When I started my career as a newspaper reporter, I needed a very small skill set in order to qualify as a professional communicator:
- Read and write the English language proficiently.
- Talk to people in order to gather news.
- Take notes.
- Use a telephone.
- Operate a word processing device (typewriter, PC or typesetting terminal).
- Ideally, operate a 35mm film camera well enough to take pictures in the field.

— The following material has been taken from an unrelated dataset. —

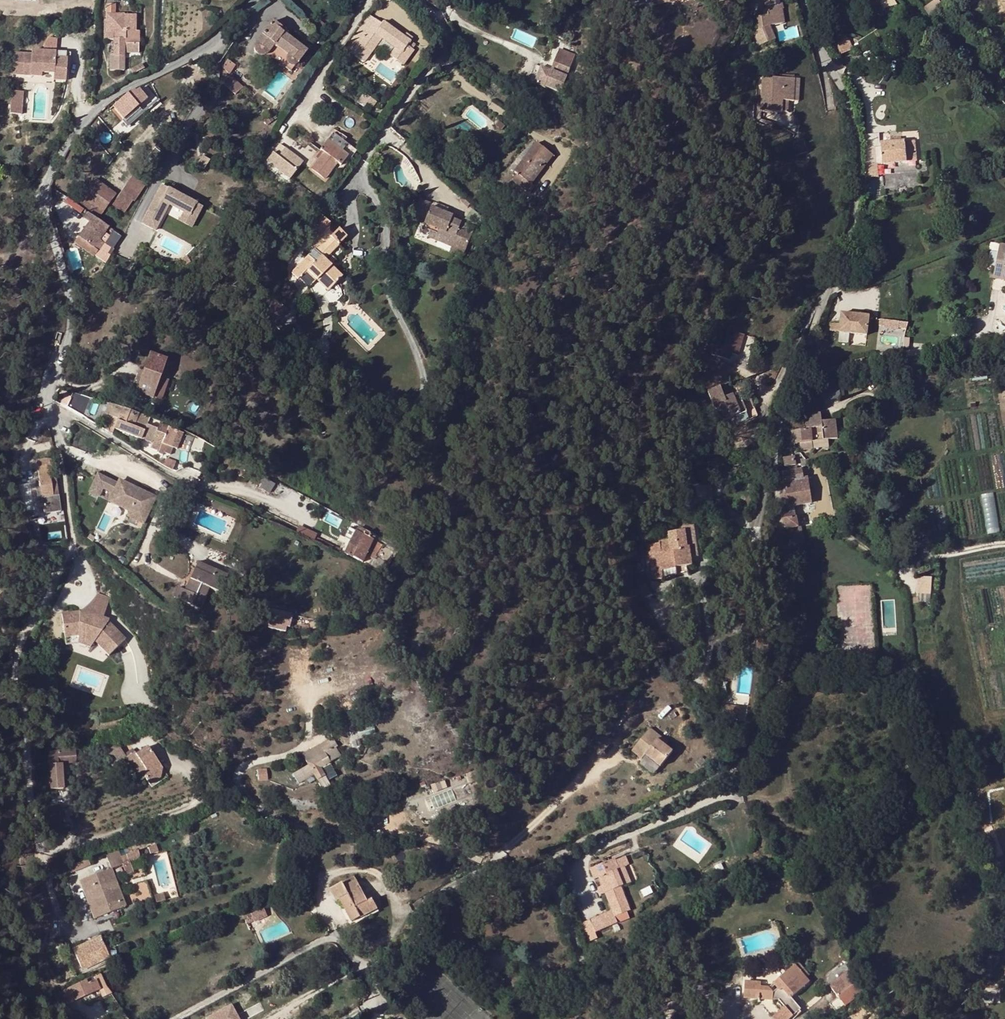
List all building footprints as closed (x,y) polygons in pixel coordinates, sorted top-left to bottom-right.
[(776,0),(765,0),(768,15),(757,17),(760,30),(755,31),(761,45),(774,40),(768,27),(782,23),(779,8),(777,9),(776,0)] [(883,8),(895,5),(892,0),(880,0),(883,8)] [(925,7),(931,15),(942,7),(937,0),(935,0),(925,7)] [(115,4),(107,4),(107,20),(104,20),(104,40),(113,40),(113,55),(113,56),(124,56),(124,54),(124,44),(124,40),(139,40),(139,32),(135,32),(135,16),(115,15),(115,4)] [(931,15),(925,7),(921,9),(928,18),(931,15)] [(376,20),(352,53),(365,62),(382,39),(396,49),(408,58),(413,50),(407,46),(412,39),(406,34),(404,37),(383,22),(382,24),(376,20)] [(280,31),(282,29),(272,22),(253,47),(254,50),(255,52),(256,54),(259,55),(263,56),(267,54),(274,46),(287,56),(285,58),(284,60),(284,61),(285,63),(286,65),(287,66),(288,67),(290,67),(291,68),(294,67),(306,51),(284,34),(280,31)] [(46,45),(57,48),(59,38),(48,36),(46,45)] [(850,37),(834,45),(838,55),(854,48),(850,37)] [(980,43),(974,48),(978,54),(985,48),(980,43)] [(124,44),(124,54),(139,54),(139,44),(124,44)] [(274,46),(267,54),(291,72),(294,67),(291,68),(290,67),(288,67),(287,66),(286,65),(285,63),(284,61),(284,60),(285,58),(287,56),(274,46)] [(70,52),(31,48),(31,52),(14,50),(11,71),(40,74),(41,70),(52,71),(52,78),(64,79),(67,57),(69,57),(70,52)] [(408,58),(396,49),(391,56),(403,65),(408,58)] [(560,51),(558,56),(552,70),(566,76),(574,57),(560,51)] [(552,70),(558,56),(550,53),(544,66),(552,70)] [(124,71),(124,56),(113,56),(113,55),(109,55),(109,71),(124,71)] [(221,57),(215,64),(230,74),(235,66),(221,57)] [(143,64),(130,71),(132,75),(145,69),(143,64)] [(566,76),(552,70),(548,80),(562,87),(566,76)] [(242,87),(230,74),(222,82),(235,94),(242,87)] [(1001,89),(1004,86),(995,76),(991,79),(1001,89)] [(794,79),(763,77),(761,110),(781,111),(782,100),(787,101),(793,101),(794,79)] [(157,100),(145,85),(140,90),(147,99),(139,106),(144,112),(157,100)] [(996,94),(1003,102),(1004,99),(1004,87),(1004,86),(1001,89),(996,94)] [(18,111),(21,89),(10,87),(7,110),(18,111)] [(136,92),(133,89),(113,106),(128,124),(144,112),(139,106),(147,99),(140,90),(136,92)] [(377,102),(364,93),(357,102),(364,107),(366,103),(373,108),(377,102)] [(270,116),(267,114),(265,116),(273,122),(276,117),(272,113),(270,116)] [(892,142),(889,142),(881,143),(883,164),(915,161),(913,141),(900,142),(900,138),(892,138),(892,142)] [(320,150),(324,153),(318,161),(311,169),(324,179),(337,164),(339,166),(346,158),(326,142),(320,150)] [(537,144),(529,153),(535,157),(542,148),(537,144)] [(278,158),(285,150),(280,146),(273,155),(278,158)] [(876,147),(863,148),(864,165),(877,165),(878,164),(876,147)] [(512,181),(529,193),(533,187),(530,184),(552,155),(542,148),(535,157),(529,153),(514,173),(517,175),(512,181)] [(290,179),(294,174),(303,163),(285,150),(278,158),(273,155),(268,162),(290,179)] [(324,153),(320,150),(314,158),(318,161),(324,153)] [(210,161),(203,157),(197,166),(204,170),(210,161)] [(878,177),(877,170),(864,170),(864,178),(878,177)] [(134,173),(121,191),(133,200),(146,181),(134,173)] [(87,199),(83,205),(99,216),(115,194),(94,180),(82,196),(87,199)] [(133,200),(121,191),(114,201),(126,210),(133,200)] [(158,192),(137,229),(151,237),(165,212),(180,220),(192,227),(196,218),(190,215),(192,211),(172,200),(171,202),(164,198),(165,196),(158,192)] [(79,201),(83,205),(87,199),(82,196),(79,201)] [(435,241),(451,248),(461,223),(452,219),(453,216),(444,212),(432,207),(433,204),(420,198),(413,214),(426,220),(425,224),(439,230),(435,241)] [(432,207),(444,212),(445,209),(433,204),(432,207)] [(472,209),(462,221),(476,227),(480,215),(472,209)] [(107,227),(88,213),(84,219),(89,223),(75,243),(94,256),(101,245),(97,242),(98,240),(104,232),(107,227)] [(325,218),(320,213),(307,234),(308,235),(325,218)] [(330,223),(325,218),(308,235),(315,243),(311,247),(314,251),(292,273),(299,279),(308,270),(318,279),(329,290),(343,276),(332,265),(325,258),(329,253),(346,236),(339,229),(333,235),(328,230),(330,228),(330,223)] [(192,227),(180,220),(175,227),(187,234),(192,227)] [(462,258),(476,227),(462,221),(461,223),(451,248),(449,253),(462,258)] [(428,238),(435,241),(439,230),(425,224),(423,228),(430,232),(428,238)] [(999,244),(992,277),(1004,279),(1004,245),(999,244)] [(337,260),(329,253),(325,258),(332,265),(337,260)] [(308,270),(299,279),(309,288),(318,279),(308,270)] [(273,297),(263,316),(289,337),(291,335),(277,324),(287,308),(273,297)] [(840,330),(839,340),(866,344),(870,313),(837,309),(835,330),(840,330)] [(881,319),(880,327),(908,329),(909,321),(881,319)] [(732,337),(718,333),(712,354),(729,359),(731,353),(737,355),(743,333),(734,331),(732,337)] [(153,398),(160,378),(167,360),(150,355),(136,392),(153,398)] [(168,381),(160,378),(153,398),(161,401),(168,381)] [(838,381),(822,383),(824,396),(825,402),(841,400),(838,381)] [(824,396),(822,383),(813,384),(815,398),(824,396)] [(737,405),(733,394),(725,398),(720,387),(706,393),(712,408),(715,407),(721,422),(746,411),(742,403),(737,405)] [(83,397),(69,392),(61,413),(74,418),(83,397)] [(738,392),(733,394),(737,405),(742,403),(738,392)] [(909,400),(893,402),(894,409),(910,408),(909,400)] [(115,428),(142,438),(147,425),(148,423),(107,407),(101,423),(108,425),(115,428)] [(814,429),(815,442),(838,439),(836,420),(822,421),(821,413),(807,414),(808,420),(806,420),(807,430),(814,429)] [(795,422),(796,431),(807,430),(806,420),(795,422)] [(147,425),(142,438),(152,443),(151,447),(159,451),(163,444),(169,447),(175,431),(169,429),(166,435),(157,432),(157,429),(147,425)] [(807,430),(796,431),(790,431),(790,435),(787,435),(787,440),(790,440),(791,444),(796,443),(797,450),(811,449),(811,442),(815,442),(814,429),(807,430)] [(49,446),(35,448),(38,473),(35,473),(39,501),(44,501),(46,512),(60,510),(54,472),(53,473),(49,446)] [(794,455),(779,458),(781,467),(796,464),(794,455)] [(175,462),(167,458),(164,465),(172,468),(175,462)] [(779,496),(787,528),(797,527),(794,506),(810,503),(806,478),(802,479),(801,469),(782,472),(785,494),(779,496)] [(703,476),(705,486),(719,484),(717,474),(703,476)] [(123,486),(118,484),(98,475),(90,492),(99,496),(103,487),(114,492),(110,501),(131,511),(129,515),(144,522),(156,497),(125,483),(123,486)] [(719,484),(705,486),(707,501),(721,499),(719,484)] [(313,541),(315,537),(318,531),(301,522),(296,533),(313,541)] [(797,527),(787,528),(791,547),(804,544),(801,526),(797,527)] [(374,537),(356,529),(345,553),(363,561),(374,537)] [(646,559),(648,559),(651,559),(653,571),(654,578),(676,575),(675,567),(686,566),(692,565),(691,560),(695,559),(690,529),(667,533),(668,539),(659,541),(659,543),(644,545),(646,559)] [(312,542),(323,547),(326,543),(315,537),(313,541),(312,542)] [(382,545),(377,543),(370,557),(375,559),(382,545)] [(396,558),(385,552),(374,567),(385,574),(396,558)] [(63,562),(55,562),(54,581),(62,581),(63,562)] [(198,562),(195,568),(213,577),(216,570),(198,562)] [(687,574),(686,566),(675,567),(676,575),(687,574)] [(213,577),(195,568),(185,590),(180,600),(199,609),(209,588),(220,593),(228,576),(216,570),(213,577)] [(918,593),(934,593),(934,576),(918,575),(918,593)] [(180,600),(185,590),(178,588),(174,597),(180,600)] [(98,610),(80,612),(109,621),(98,610)] [(275,621),(285,623),(286,613),(277,611),(275,621)] [(103,652),(109,657),(127,640),(109,621),(80,612),(62,614),(66,646),(79,644),(91,649),(95,643),(99,647),(103,652)] [(271,629),(286,632),(287,624),(285,623),(275,621),(274,627),(271,626),(271,629)] [(99,647),(89,650),(92,660),(105,657),(103,652),(99,647)] [(740,708),(721,705),(720,716),(738,719),(740,708)] [(649,729),(632,750),(642,759),(646,755),(660,766),(671,751),(664,746),(667,743),(649,729)] [(357,738),(359,746),(374,742),(371,734),(357,738)] [(126,758),(127,757),(118,745),(104,755),(113,768),(127,759),(126,758)] [(330,746),(306,764),(311,770),(318,766),(324,775),(330,771),(341,763),(330,746)] [(127,757),(126,758),(127,759),(141,781),(146,778),(149,784),(159,778),(162,768),(148,747),(136,755),(134,753),(127,757)] [(50,766),(77,764),(77,750),(49,752),(50,766)] [(701,757),(695,762),(699,767),(706,763),(701,757)] [(340,784),(330,771),(324,775),(318,766),(311,770),(306,764),(302,767),(307,773),(306,774),(320,792),(320,791),(327,800),(334,795),(330,791),(340,784)] [(106,855),(108,861),(119,857),(117,851),(106,855)] [(119,857),(108,861),(111,869),(122,864),(119,857)] [(72,872),(91,865),(89,859),(69,866),(72,872)] [(613,859),(595,866),(599,875),(596,876),(600,886),(603,893),(609,910),(587,919),(593,932),(615,923),(612,917),(628,910),(618,887),(621,886),(615,870),(617,869),(613,859)] [(299,863),(293,867),(296,873),(303,869),(299,863)] [(599,875),(595,866),(589,869),(592,877),(596,876),(599,875)] [(621,868),(617,869),(615,870),(621,886),(627,883),(621,868)] [(115,880),(111,869),(80,880),(85,891),(88,890),(92,902),(89,903),(94,918),(125,907),(121,896),(115,898),(108,882),(115,880)] [(353,876),(346,879),(353,892),(360,888),(353,876)] [(353,892),(346,879),(330,889),(337,901),(339,900),(349,918),(355,914),(357,919),(377,908),(372,899),(367,901),(360,888),(353,892)] [(121,896),(115,880),(108,882),(115,898),(121,896)] [(251,913),(255,922),(267,916),(264,907),(251,913)] [(82,969),(109,957),(99,937),(73,949),(82,969)] [(492,960),(482,966),(489,977),(498,971),(492,960)] [(762,999),(770,1000),(780,1011),(775,1014),(773,1016),(776,1018),(789,1018),(801,1009),(792,998),(809,983),(794,966),(773,983),(778,989),(773,993),(768,988),(760,987),(760,983),(744,982),(743,998),(762,999)] [(844,968),(827,983),(836,994),(853,979),(844,968)] [(106,986),(101,974),(92,979),(93,980),(80,986),(58,996),(62,1006),(106,986)] [(853,979),(836,994),(845,1003),(862,987),(855,978),(853,979)] [(508,982),(505,987),(509,990),(513,984),(508,982)] [(58,996),(80,986),(79,983),(57,994),(58,996)] [(773,983),(768,988),(773,993),(778,989),(773,983)] [(246,995),(221,1009),(227,1018),(246,1018),(256,1013),(246,995)] [(770,1000),(762,999),(775,1014),(780,1011),(770,1000)]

There was no technology to speak of when I was starting out. A notebook, a pen and a camera were the only tools I took with me in the field (no camera if a staff photographer was available to shoot the story). I had a police scanner that I kept in my car so that I could listen to their chatter on scene. That was it. No cell phones, no home computers, no internet or email or even fax machines in my first newsroom. Just a handful of Macs. The pages were designed with a pencil on gridded paper and copy was pasted up using pica poles, X-acto knives and wax. Nobody in the newsroom was expected to know how to do any other job done by anybody else on the staff–the photographers only took pictures, the reporters only wrote copy, and the paste-up crew built the paper by hand. The paper published twice a week, and there was no website or Twitter feed or Facebook page to keep continuously updated in between issues. We covered the news from 8 to 5 and everybody went home at the end of the day and turned off their phones if they felt like it because unless a house fire or car chase or shooting happened right in your own neighborhood and you could grab your notebook and get there while the action was still going on, the news could wait until you got to work the next day.
Such a simple time.
Today the news cycle in both media and business never stops. Every kind of company is expected to be available and responsive to its customers around the clock on every available communication platform. As a professional communicator with a specialty in marketing communications, I have to be an advanced user of a whole range of tools and technologies, such as:
- PC and Mac operating systems for desktops, laptops and tablets
- Smart phones and all the apps that go with them
- Multiple software programs and suites, primarily Office and Adobe CS
- Web design and authoring software as well as, at minimum, HTML
- Offset printing: inks, papers, binding and more
- Digital cameras (both still and video) and image editing software
- Digital asset management
- Social media: Facebook, Twitter, Google+, LinkedIn, blogs, and so on
I am now expected to, among other things, be able to design and build a full-fledged website, take the pictures for it, write the content, link it to all the social media platforms, and optimize it for search engines. (I really should know more sophisticated coding than HTML, too, so I can add fancy effects and advanced functionality to web sites, even though I never in my life intended to be a web programmer.) I have to know how to launch a full social media marketing campaign that will reach my target audience with fresh new content that is relevant to their interests on the platform(s) they prefer, often enough to keep them engaged but not so often that they feel pestered. I need to understand the differences in production processes for print and digital content, and how to facilitate both efficiently. I feel like I have to be everywhere, all the time, on every platform, on every site, all things to all people in order to be a contender in my field. I am working very hard every day to stay both current and relevant
Sometimes I wish I had chosen a profession that didn’t end up being so fiercely driven forward by technology, but I don’t even know what that might be. Every one of us has had to adapt to the world created by the internet and all the other communication technologies that have developed along with it. That can be really exciting, but on days like today, when I’ve waded through ten lessons in my web design class on how to format web pages using CSS, it can also feel a bit overwhelming.
I miss the days when being a writer was both the job title and the entire job description. But being just a writer won’t get you anywhere nowadays except perhaps a lonely garret room where you can starve while you draft your novels in longhand.